Puerto Rico needs to have a better system for requesting and monitoring federal grants to rebuild after Hurricane Maria — but Texas and Florida had similar issues and their funds were not held up after natural disasters, a new government report found.
According to an audit published this week by the Office of Inspector General of the Department of Housing and Urban Development, Puerto Rico’s housing department should improve its financial and procurement controls, increase its staff and develop processes to prevent duplication of benefits in order to effectively manage billions in federal disaster grants after Hurricane Maria in 2017.
However, audits on Texas and Florida's capacity to manage disaster grants after Hurricanes Harvey and Irma show they also have issues with procurement, financial controls, insufficient staffing and duplication of benefits as well. And yet, their notices to start the process of accessing some federal funds were issued on time, while Puerto Rico's was published two months ago.
Jeremy Kirkland, counsel to HUD’s inspector general, initially teased the report's findings in October 2019 during a congressional hearing in which two top HUD officials cited Puerto Rico's "issues with procurement and other issues around financial controls" as justifiable reasons to delay the funding process.
HUD’s chief financial officer, Irv Dennis, and David Woll, the department's principal deputy assistant secretary for community planning and development, told lawmakers the agency knowingly missed a congressionally mandated deadline to issue a notice by Sept. 4, 2019, in order to kick off a monthslong process to help Puerto Rico get billions in mitigation funds allocated by Congress through HUD's Community Development Block Grant-Disaster Recovery Program (CDBG-DR).
Secretary Ben Carson defended HUD's actions on Puerto Rico before Congress last year, saying "a lot of what we do is dictated by common sense."
Only 8 percent ($1.5 billion) of the nearly $20 billion in recovery funds allocated to Puerto Rico have been disbursed to the island for hurricane recovery efforts such as rebuilding tens of thousands of homes with damaged roofs, according to data from FEMA's Recovery Support Function Leadership Group.
Texas and Florida were allocated $10.1 billion and $1.9 billion, respectively, and have seen about half of the money distributed.
"Almost three years since Maria, 20,000 people are still living under blue tarps," Miguel Soto-Class, founder and president of the Center for a New Economy, a nonpartisan think tank, told NBC News. "Not one single new house has been built with the CDBG-DR money."
Flaws managing disaster funds at all levels
Puerto Rico's housing department, a first time CDBG-DR grantee, failed to follow its own procurement requirements as well as federal ones in awarding contracts and purchase orders, the audit found.

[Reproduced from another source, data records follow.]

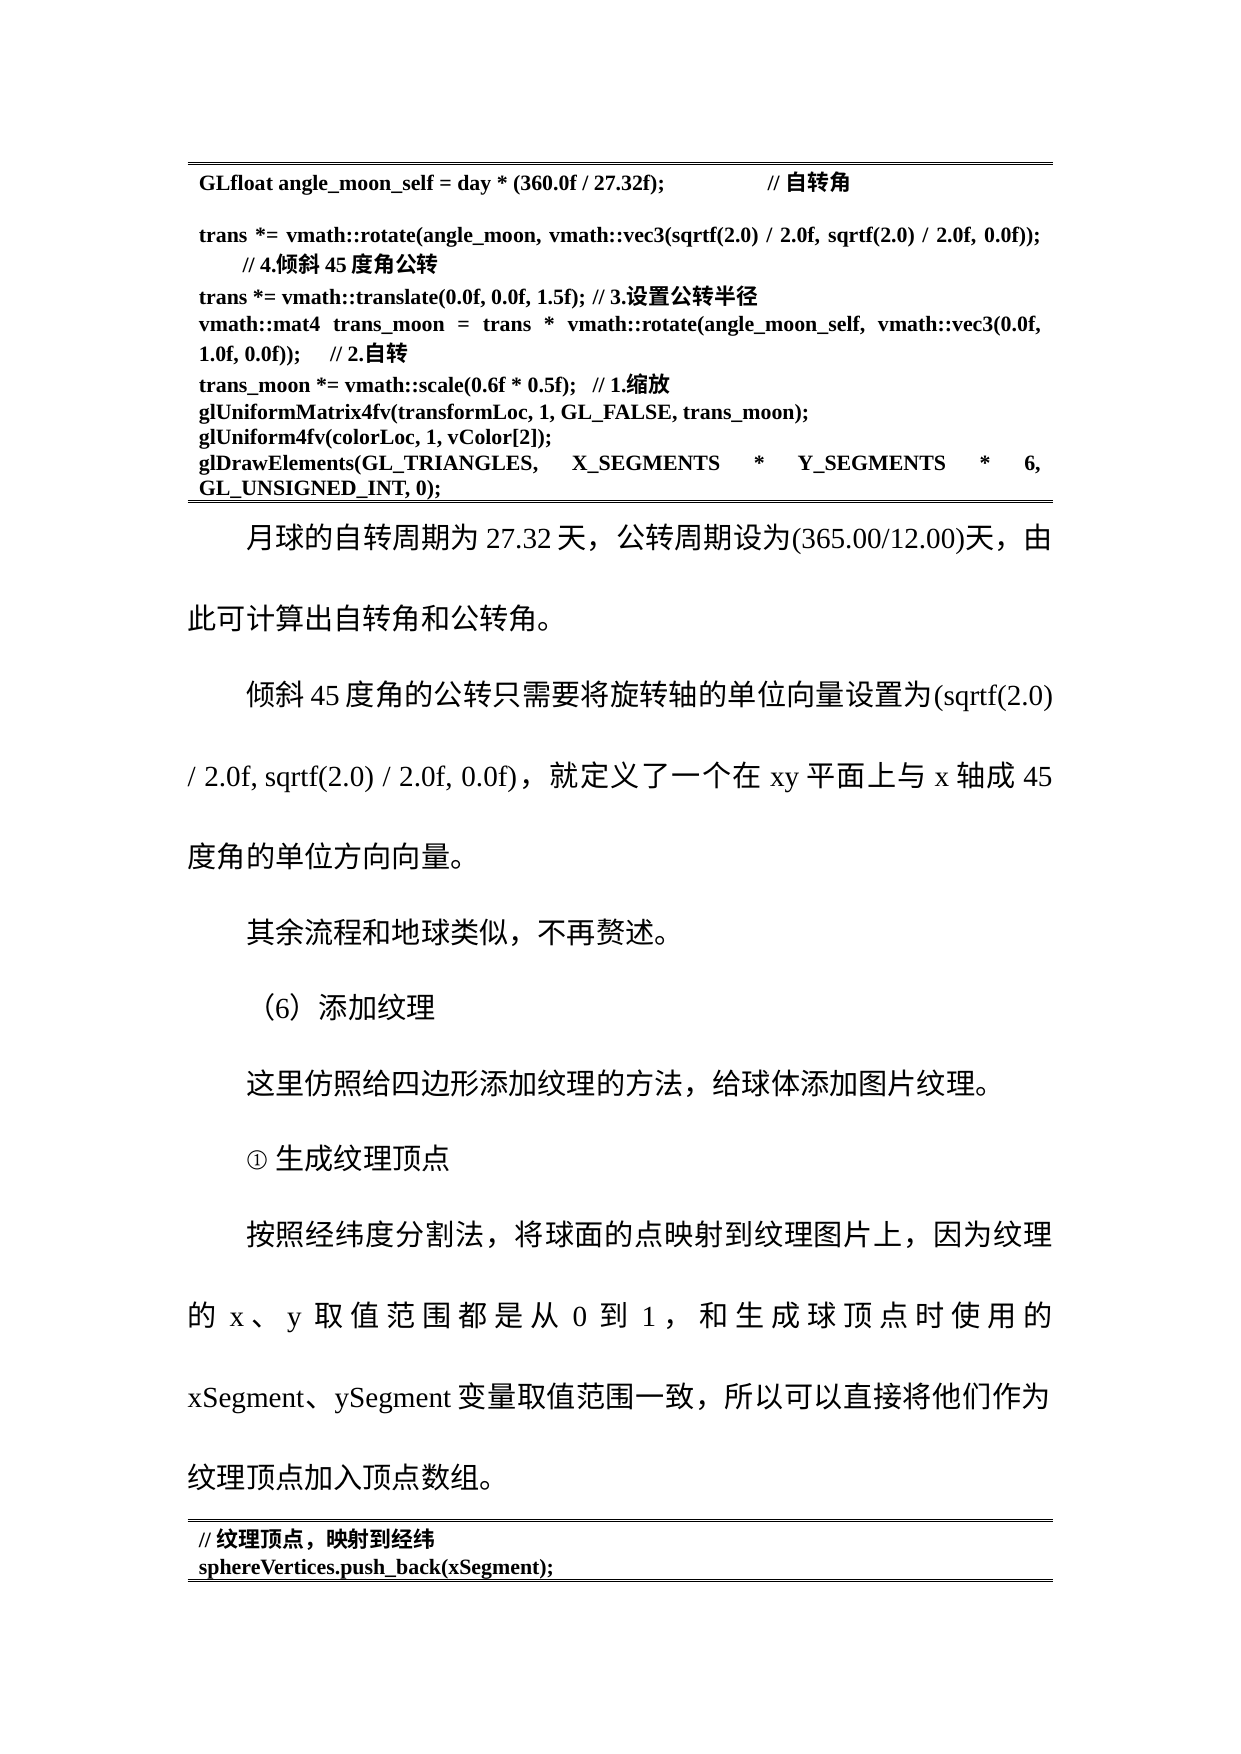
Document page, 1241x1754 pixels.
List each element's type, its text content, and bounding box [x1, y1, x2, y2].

text ① 生成纹理顶点 [187, 1124, 1053, 1189]
text 其余流程和地球类似，不再赘述。 [187, 898, 1053, 963]
text 倾斜45度角的公转只需要将旋转轴的单位向量设置为(sqrtf(2.0) / 2.0f, sqrtf(2.0) / 2.0f, 0.0f)，就定义了一个在xy平面上与x轴成45度角的单位方向向量。 [187, 660, 1053, 887]
text 按照经纬度分割法，将球面的点映射到纹理图片上，因为纹理的x、y取值范围都是从0到1，和生成球顶点时使用的xSegment、ySegment变量取值范围一致，所以可以直接将他们作为纹理顶点加入顶点数组。 [187, 1200, 1053, 1509]
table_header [188, 165, 1053, 500]
text （6）添加纹理 [187, 973, 1053, 1038]
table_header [188, 1522, 1053, 1579]
text 这里仿照给四边形添加纹理的方法，给球体添加图片纹理。 [187, 1049, 1053, 1114]
text 月球的自转周期为27.32天，公转周期设为(365.00/12.00)天，由此可计算出自转角和公转角。 [187, 503, 1053, 649]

"As a result, HUD had no assurance that purchases totaling $416,511 were reasonable, necessary and allowable," the Office of Inspector General said, adding that such deficiencies occurred because Puerto Rico lacked appropriate procedure guidelines to execute an effective procurement process.
The Texas General Land Office, which has been in charge of managing the state's CDBG-DR funds for at least a decade, had previously failed to show HUD whether their procurement process was consistent with federal standards. While the Office of Inspector General said Texas "took corrective actions to address" the flaws, it still needs to strengthen its capacity to regulate contract negotiations involving CDBG-DR funds, according to the latest audit.
The Office of Inspector General found that the Florida Department of Economic Opportunity needs to strengthen "its capacity to administer disaster grants," in order to spend CDBG-DR money in accordance with applicable requirements by implementing "adequate financial controls to ensure that its disaster funds are properly classified and allocated to the correct grant."
The recommendation came after Florida drew down more funds than it expended while administering prior CDBG-DR grants, resulting in an excess draw of at least $28,348 on administrative and planning costs and misclassified at least $30,000 in grant money.
After the audits were completed, the Government Accountability Office found that HUD does not have a monitoring plan that reflects "the specific risk factors of each grantee."
"A comprehensive monitoring plan would help HUD ensure that its oversight of grantees’ compliance with grant requirements focused on grantees’ areas of greatest risks," GAO wrote in a report last year.
But overall, "CDBG-DR has proven to be slow for HUD and grantees," because it spends too much time in its planning phase instead of speeding up the process to make funding available to disaster-affected communities for needs "that are not met by other federal and private sources," the GAO added.